Psammotettix alienus-mediated inoculations of barley and wheat strains of Wheat dwarf virus to wild gramineous species
Résumé
Wheat dwarf virus (WDV, family Geminiviridae, genus Mastrevirus) is the causal agent of dwarfing, mottling and yellowing symptoms in wheat and barley. WDV is exclusively transmitted by leafhoppers from the genus Psammotettix in a persistent manner and infects plants of the Poaceae family. Phylogenetic analyses carried out with WDV genomic sequences showed that this viral species comprises several strains including the originally described wheat (WDV-w) and barley (WDV-b) strains. Psammotettix leafhoppers collected in different French cereal-growing areas were characterized using recordings of vibrational signals used during mating, morphometric analyses and sequences of the COI gene.
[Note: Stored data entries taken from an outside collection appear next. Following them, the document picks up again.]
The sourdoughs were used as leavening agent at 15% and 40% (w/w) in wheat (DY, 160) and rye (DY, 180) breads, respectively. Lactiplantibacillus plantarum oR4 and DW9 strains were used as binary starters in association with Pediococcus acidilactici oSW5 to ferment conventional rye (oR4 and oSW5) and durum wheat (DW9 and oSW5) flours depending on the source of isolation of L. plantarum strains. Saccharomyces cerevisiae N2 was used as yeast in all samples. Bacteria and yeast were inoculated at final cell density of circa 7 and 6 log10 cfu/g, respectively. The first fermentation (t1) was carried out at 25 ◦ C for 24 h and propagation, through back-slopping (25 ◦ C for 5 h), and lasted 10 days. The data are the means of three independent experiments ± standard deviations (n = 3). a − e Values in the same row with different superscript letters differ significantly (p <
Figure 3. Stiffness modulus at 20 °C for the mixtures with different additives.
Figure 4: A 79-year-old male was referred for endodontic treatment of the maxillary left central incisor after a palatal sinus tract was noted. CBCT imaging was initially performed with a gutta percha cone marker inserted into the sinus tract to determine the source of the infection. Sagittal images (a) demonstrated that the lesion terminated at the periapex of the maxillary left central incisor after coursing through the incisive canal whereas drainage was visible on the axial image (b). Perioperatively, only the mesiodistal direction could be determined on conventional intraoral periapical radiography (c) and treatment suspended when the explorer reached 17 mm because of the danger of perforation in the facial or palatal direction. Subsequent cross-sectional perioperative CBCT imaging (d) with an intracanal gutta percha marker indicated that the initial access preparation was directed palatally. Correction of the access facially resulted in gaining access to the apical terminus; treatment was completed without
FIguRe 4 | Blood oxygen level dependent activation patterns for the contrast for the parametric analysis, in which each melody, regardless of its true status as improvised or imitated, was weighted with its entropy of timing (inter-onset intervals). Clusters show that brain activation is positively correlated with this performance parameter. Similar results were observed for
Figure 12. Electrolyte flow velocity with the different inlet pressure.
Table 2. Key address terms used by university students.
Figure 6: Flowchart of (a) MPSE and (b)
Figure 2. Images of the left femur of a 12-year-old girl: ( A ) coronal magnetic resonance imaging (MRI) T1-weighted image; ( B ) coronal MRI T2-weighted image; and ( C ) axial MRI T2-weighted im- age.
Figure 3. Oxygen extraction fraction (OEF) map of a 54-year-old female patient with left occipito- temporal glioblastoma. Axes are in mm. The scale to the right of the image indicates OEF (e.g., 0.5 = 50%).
Characterized P. alienus individuals were used as WDV vectors to assess the host ranges of isolates from the WDV-w and WDV-b strains. Thirty-seven wild gramineous species were identified in a 5-km² cereal-growing area located in Annoix (Cher, France) where WDV and Psammotettix leafhoppers are usually highly prevalent (Gauthier et al., 2017). Whenever seeds were available, susceptibility of wild gramineous species to WDV was tested using P. alienus-mediated WDV inoculations. The characterization of field-collected Psammotettix showed that P. alienus is the prevalent Psammotettix species and sometimes it is found syntopically with P. confinis. Leafhopper mediated transmission experiments highlighted that (i) the two WDV strains have different but slightly overlapping host ranges, (ii) three gramineous species not yet reported to be WDV hosts (i.e. Alopecurus myosuroides, Cynosurus cristatus and Poa annua) could be infected by WDV, and (iii) Setaria viridis, described in the literature as non-host for WDV, was successfully infected by the WDV-w isolate.